Technical information
- Licensing authority: FCC
- Facility ID: 14915
- Class: A
- ERP: 6,000 watts
- HAAT: 78 meters

Links
- Public license information: Public file; LMS;
- Webcast: Listen Live
- Website: rewind943.com

= WRND =

Radio station in Oak Grove, Kentucky

WRND (94.3 FM, "Rewind 94.3") is a commercial radio station licensed to Oak Grove, Kentucky, United States, and serving the Clarksville, Tennessee and Fort Campbell, Kentucky areas.
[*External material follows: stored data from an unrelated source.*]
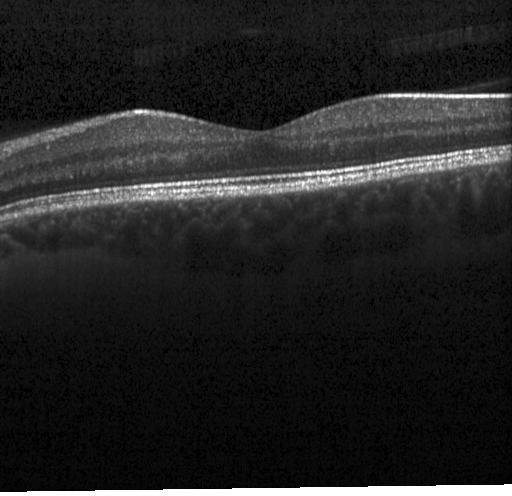

OCT finding: neither choroidal neovascularization, diabetic macular edema, nor drusen.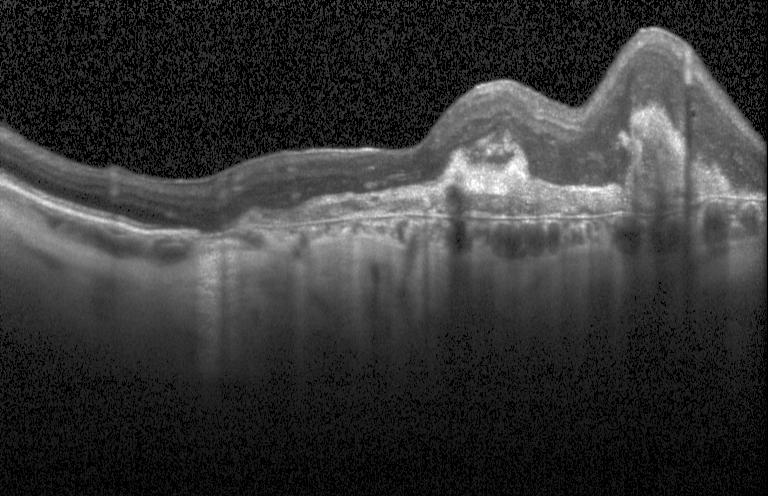

Diagnosis: a choroidal neovascular membrane.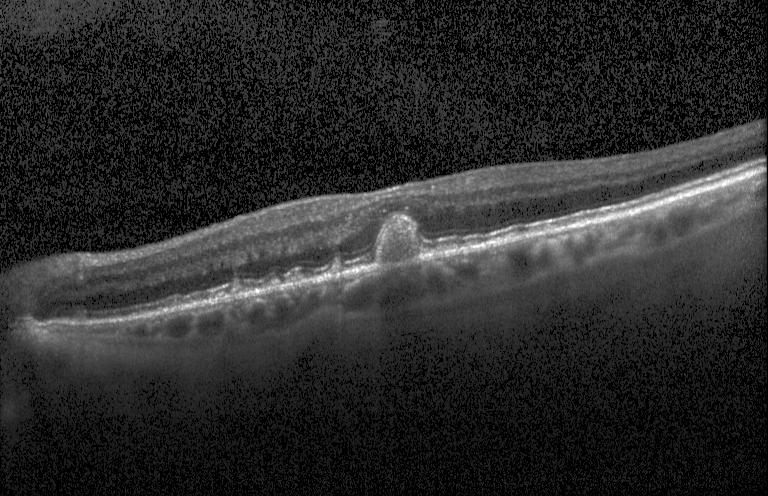

Optical coherence tomography B-scan. Acquired on a Heidelberg Spectralis. Through the macula
Impression: choroidal neovascularization.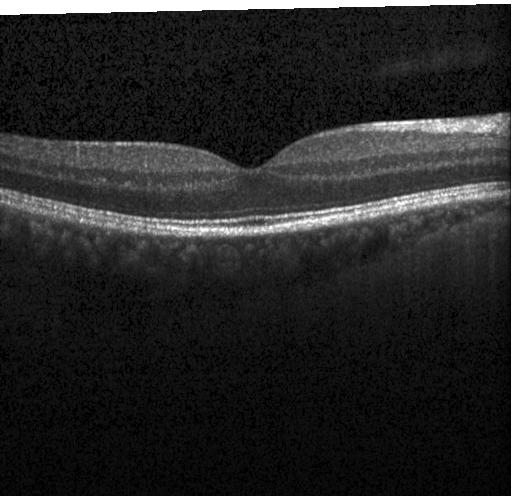

Optical coherence tomography scan; instrument: Heidelberg Spectralis — Impression: no evidence of CNV, DME, or drusen.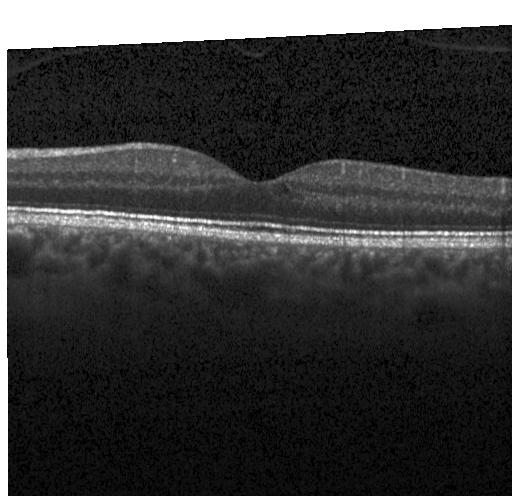

Impression: no evidence of CNV, DME, or drusen.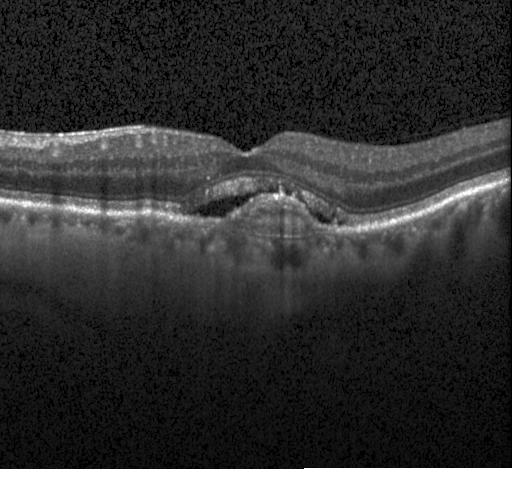
OCT B-scan — OCT finding: choroidal neovascularization.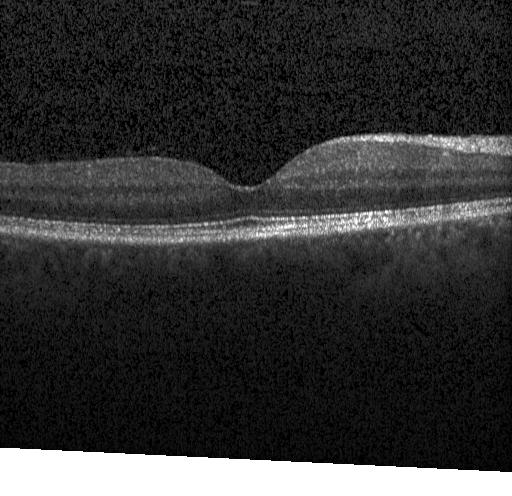 Spectral-domain OCT B-scan: no CNV, DME, or drusen.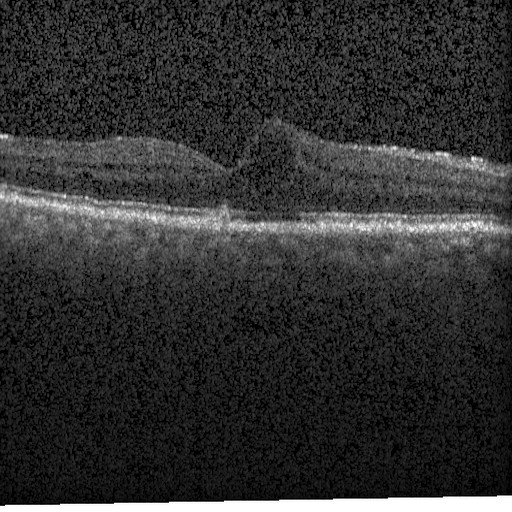

Diabetic macular edema (DME).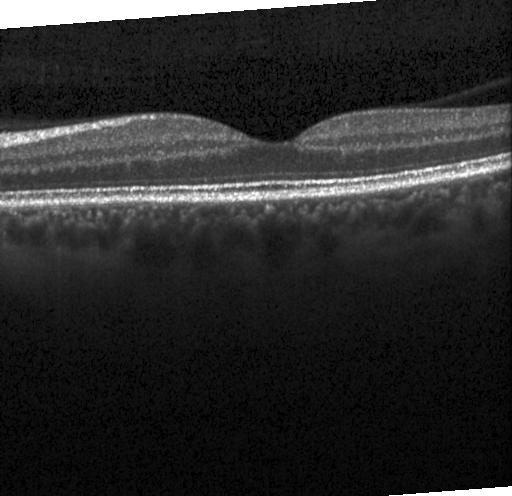 Optical coherence tomography B-scan.
Assessment: no evidence of choroidal neovascularization, diabetic macular edema, or drusen.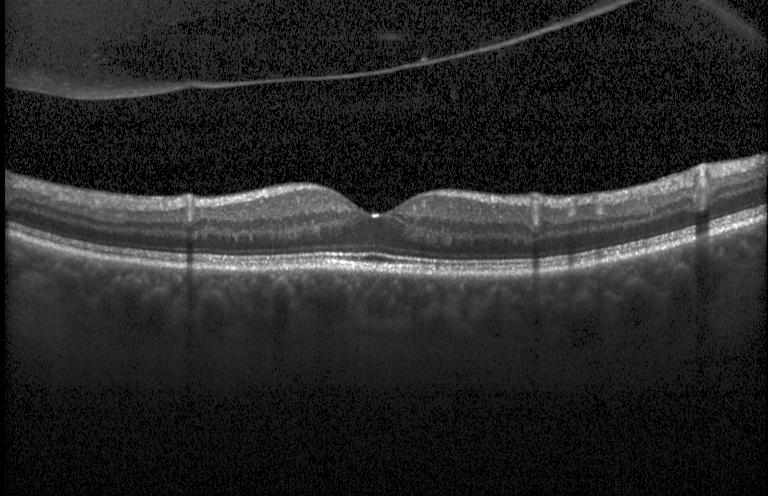

SD-OCT; optical coherence tomography scan; horizontal scan through the fovea; Heidelberg Spectralis OCT system — The scan shows no evidence of choroidal neovascularization, diabetic macular edema, or drusen.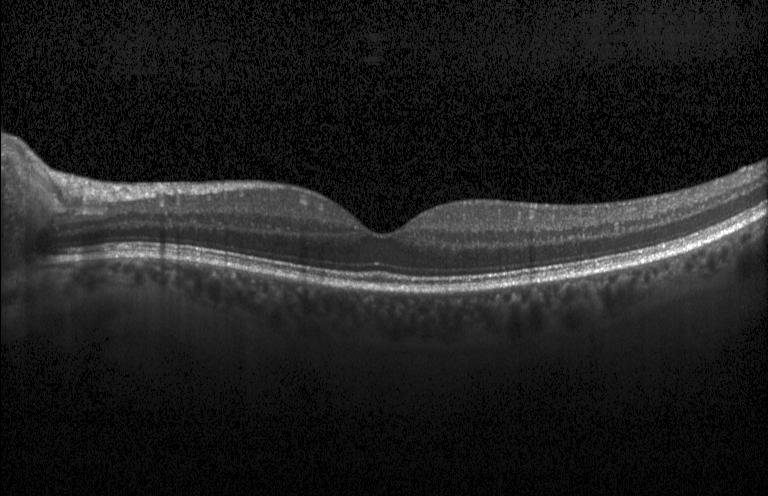

Diagnosis: no CNV, no DME, and no drusen.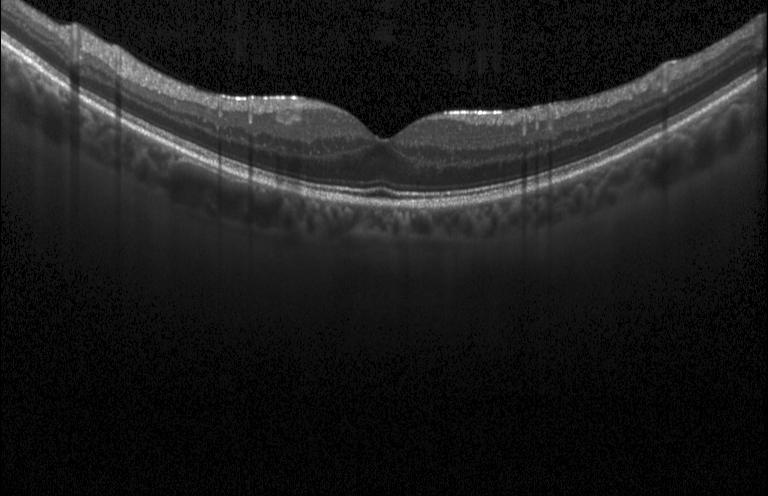
Diagnosis: no evidence of choroidal neovascularization, diabetic macular edema, or drusen.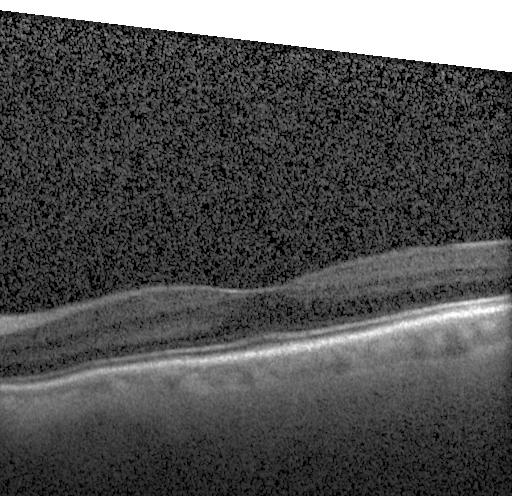
Macular OCT: no choroidal neovascularization, diabetic macular edema, or drusen.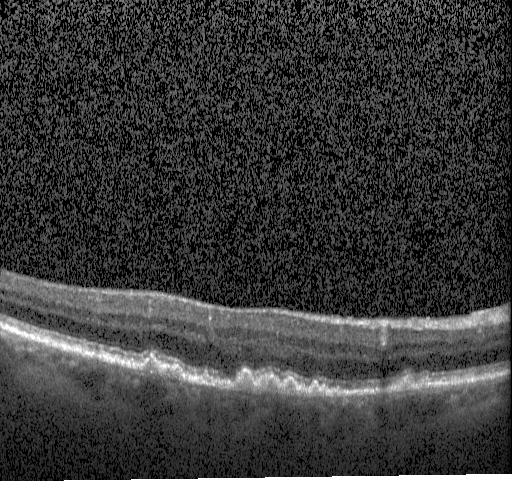

OCT line scan. Fovea-centered. Heidelberg Spectralis OCT system
OCT finding: sub-RPE drusenoid deposits.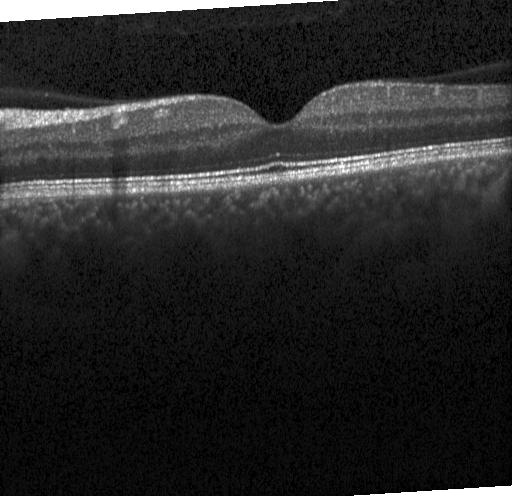

No evidence of choroidal neovascularization, diabetic macular edema, or drusen.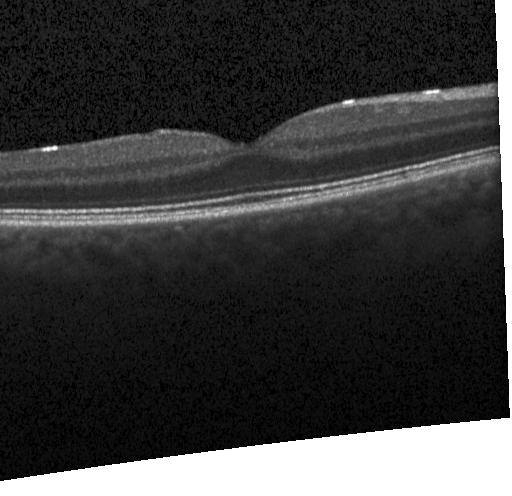
Optical coherence tomography B-scan; spectral-domain optical coherence tomography — Macular OCT: neither choroidal neovascularization, diabetic macular edema, nor drusen.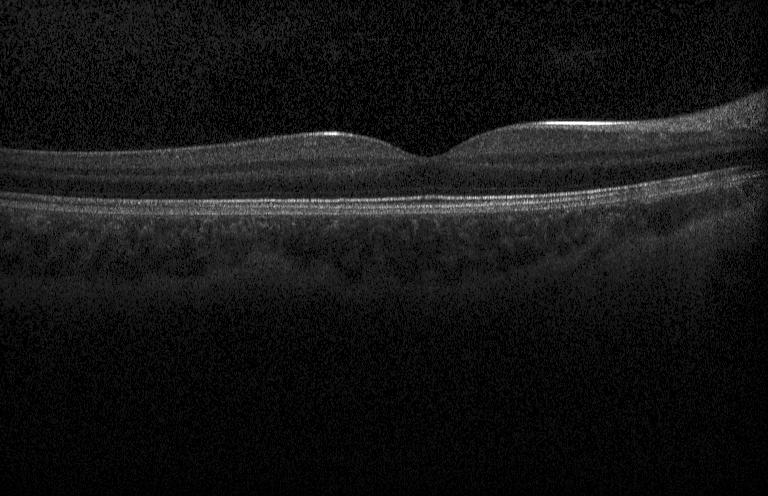 Assessment: no evidence of CNV, DME, or drusen.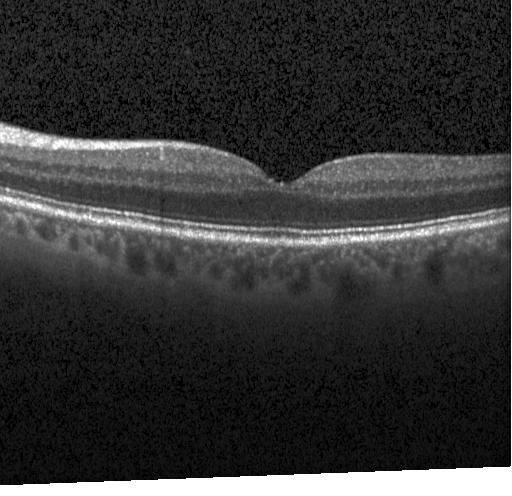
Acquired on a Heidelberg Spectralis. Optical coherence tomography B-scan. The scan shows neither choroidal neovascularization, diabetic macular edema, nor drusen.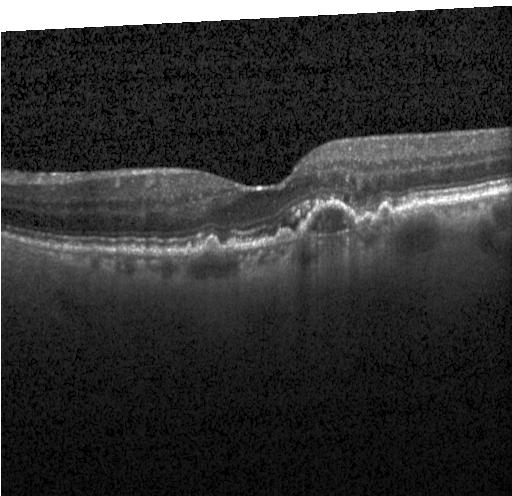 OCT B-scan — Finding: a choroidal neovascular membrane.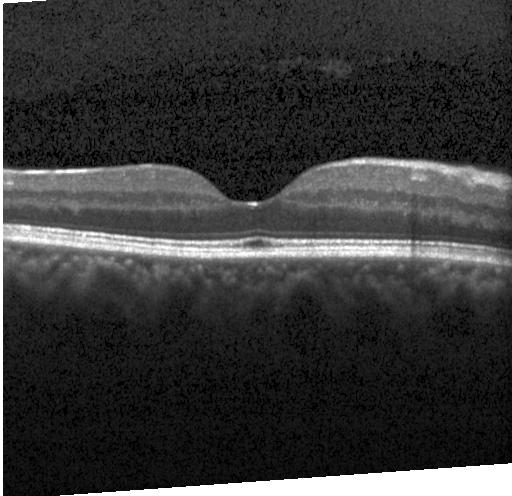 Optical coherence tomography scan, centered on the fovea, spectral-domain optical coherence tomography — Assessment: no evidence of CNV, DME, or drusen.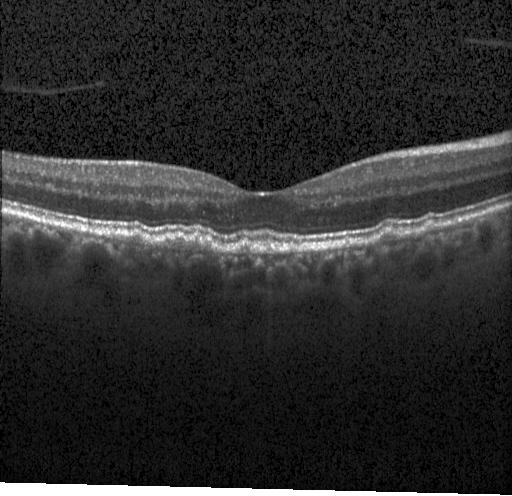 Retinal OCT cross-section
The scan shows drusen.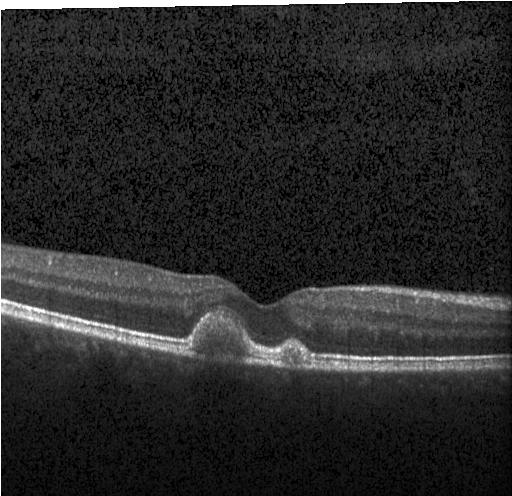 OCT scan showing sub-RPE drusenoid deposits.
WRND and its sister stations are known as the "Five Star Radio Group" and is owned by Saga Communications.

==History==
The station had its beginning in 1965, licensed to Springfield, Tennessee as WDBL-FM. According to FCC records, the station changed calls on November 4, 2002, to WJOI-FM and then changed calls again on March 13, 2004, to WEGI. Saga Communications assumed ownership and control of the station on July 3, 2003, from Tuned In Broadcasting, Inc.

Saga Communications, Inc. had the FCC change the city of license to Oak Grove, Kentucky.

On April 15, 2009, WEGI-FM "Eagle 94.3" began simulcasting on WEGI AM 1370, one of Saga Communications, Inc.'s AM properties. They broadcast a new top of the hour FCC ID check as "WEGI-AM 1370, FORT CAMPBELL ... WEGI-FM 94.3 OAK GROVE". At this time, the call sign on 94.3 FM was changed from WEGI to WEGI-FM so that AM 1370 could change their call sign from WJQI to WEGI.

On December 26, 2013, WEGI-FM shifted their format to variety hits, branded as "Rewind 94.3". The station changed its call sign to WRND-FM on December 27, 2013, and then to the current WRND on March 5, 2018.